Practice scenarios of materialized views|V4.3.5|OceanBase Database| docs|Distributed Database

This topic provides step-by-step SQL practice in MySQL mode (e.g., orders beginner, tbl* snippets, and external tables for full MV). You can follow the sections in order. Pair this with the Materialized View Query Acceleration example using sales / items for a complete, end-to-end business table demonstration. Please read this document first if you need a full, end-to-end business table demonstration.

Note

For more information about syntax, limitations, and other details, see: Create a materialized view, Refresh a materialized view, Query rewrite of materialized views, Materialized view logs, and Automatic management of materialized view logs.

Use materialized views to build a real-time data warehouse: scenario selection

To make quick decisions when building a real-time data warehouse, you can select options based on the following order: data freshness requirements -> computational complexity -> data source type.

Target scenario	Recommended capability combination	Typical characteristics	Corresponding section
Periodic dashboards with minute-level updates	`REFRESH FAST` + Mlog + scheduled refresh	Low incremental maintenance cost, suitable for stable aggregation	Getting started; Scenario 2: Real-time metric processing pipeline
Scanning wide detail tables and report drilling	Columnar MV + query rewriting (optional)	More significant benefits when scanning fewer columns than all columns	Scenario 1: Operational analysis and report drilling
Low-latency online queries (query-triggered computation)	`ENABLE ON QUERY COMPUTATION`	Trade-off between read-time computation and simplified updates, suitable for hot query models	Scenario 2: Real-time metric processing pipeline
Transparent SQL acceleration (minimal changes to business SQL)	`ENABLE QUERY REWRITE` + indexes/alignment	Relies on rewriting matching rules, suitable for fixed analysis templates	Scenario 2: Real-time metric processing pipeline
File ingestion followed by periodic loading	External table + `REFRESH COMPLETE`	Data source is files, requiring offline synchronization before querying	Scenario 3: Lakehouse ingestion and periodic loading

The recommended practice application order is as follows:

Define the metrics and refresh strategy: Determine whether to use "minute-level incremental" or "query-time real-time computation".
Determine the refresh mechanism: Prioritize FAST (Mlog) if it meets the requirements; otherwise, use COMPLETE.
Optimize the query side: Add columnar storage, indexes, and query rewriting as needed to avoid introducing too many variables at once.

Notice

A real-time data warehouse does not mean that all queries are refreshed in real time.
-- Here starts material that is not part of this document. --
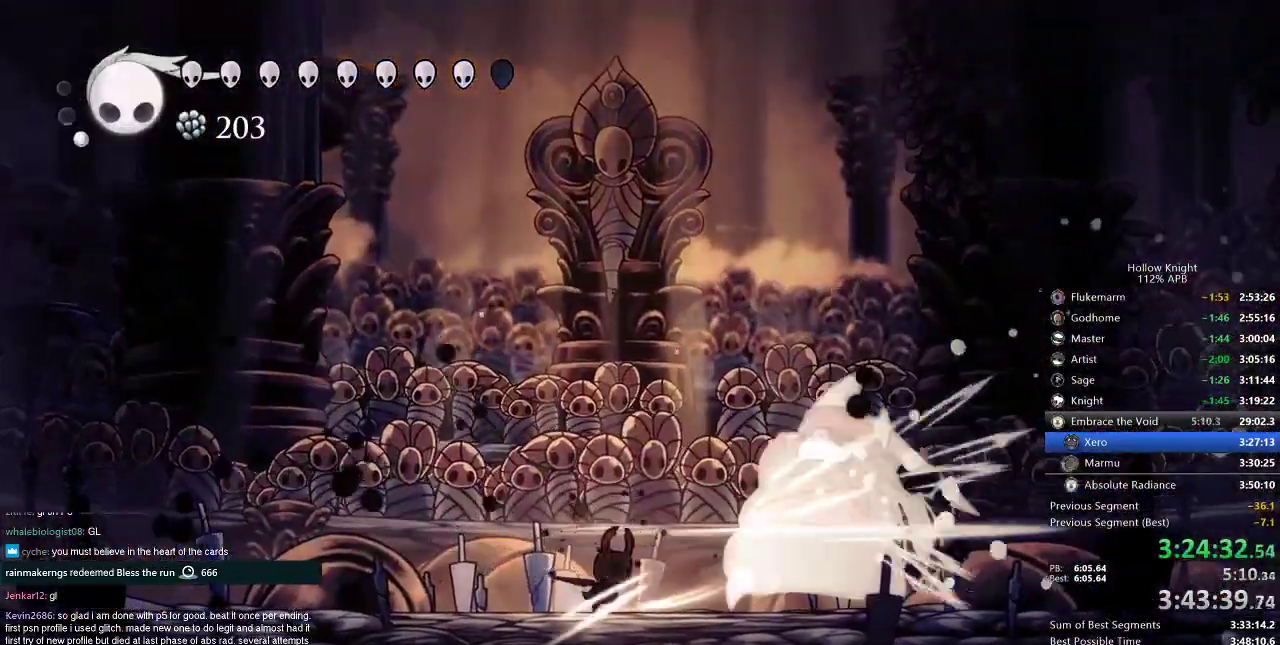
{"keys": ["nail", "right"], "events": [[50, "nail", "up"], [201, "nail", "down"], [234, "right", "up"], [317, "nail", "up"], [317, "right", "down"], [418, "right", "up"], [451, "nail", "down"], [501, "right", "down"]]}
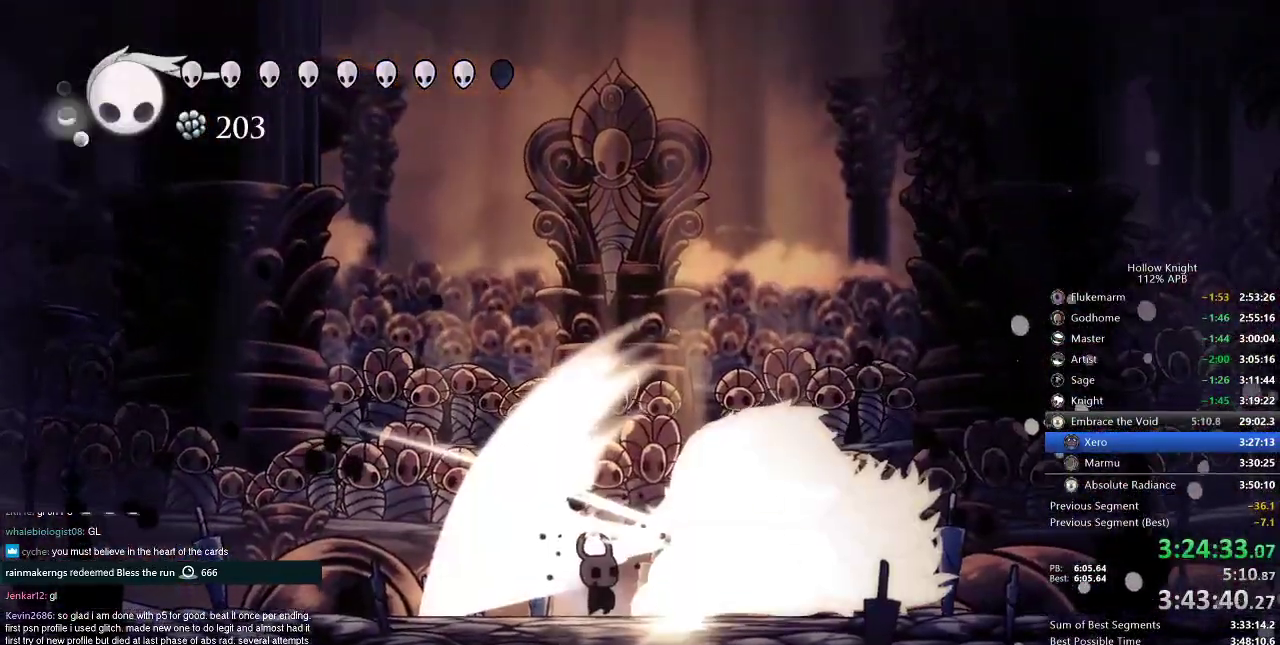
{"keys": [], "events": [[50, "right", "up"], [83, "nail", "up"], [133, "right", "down"], [284, "nail", "down"], [350, "right", "up"], [400, "nail", "up"]]}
If the business can tolerate minute-level latency, prioritize FAST + scheduling. Only introduce ENABLE ON QUERY COMPUTATION if there is a clear low-latency requirement and the read-time overhead is acceptable.

Getting started: Full and incremental refresh of an order table

The following example demonstrates the use of an order table in a business database to show: default full refresh of a materialized view, Mlog + FAST for incremental refresh, and the basic use of manual refresh and scheduled refresh (consistent with Refresh a materialized view).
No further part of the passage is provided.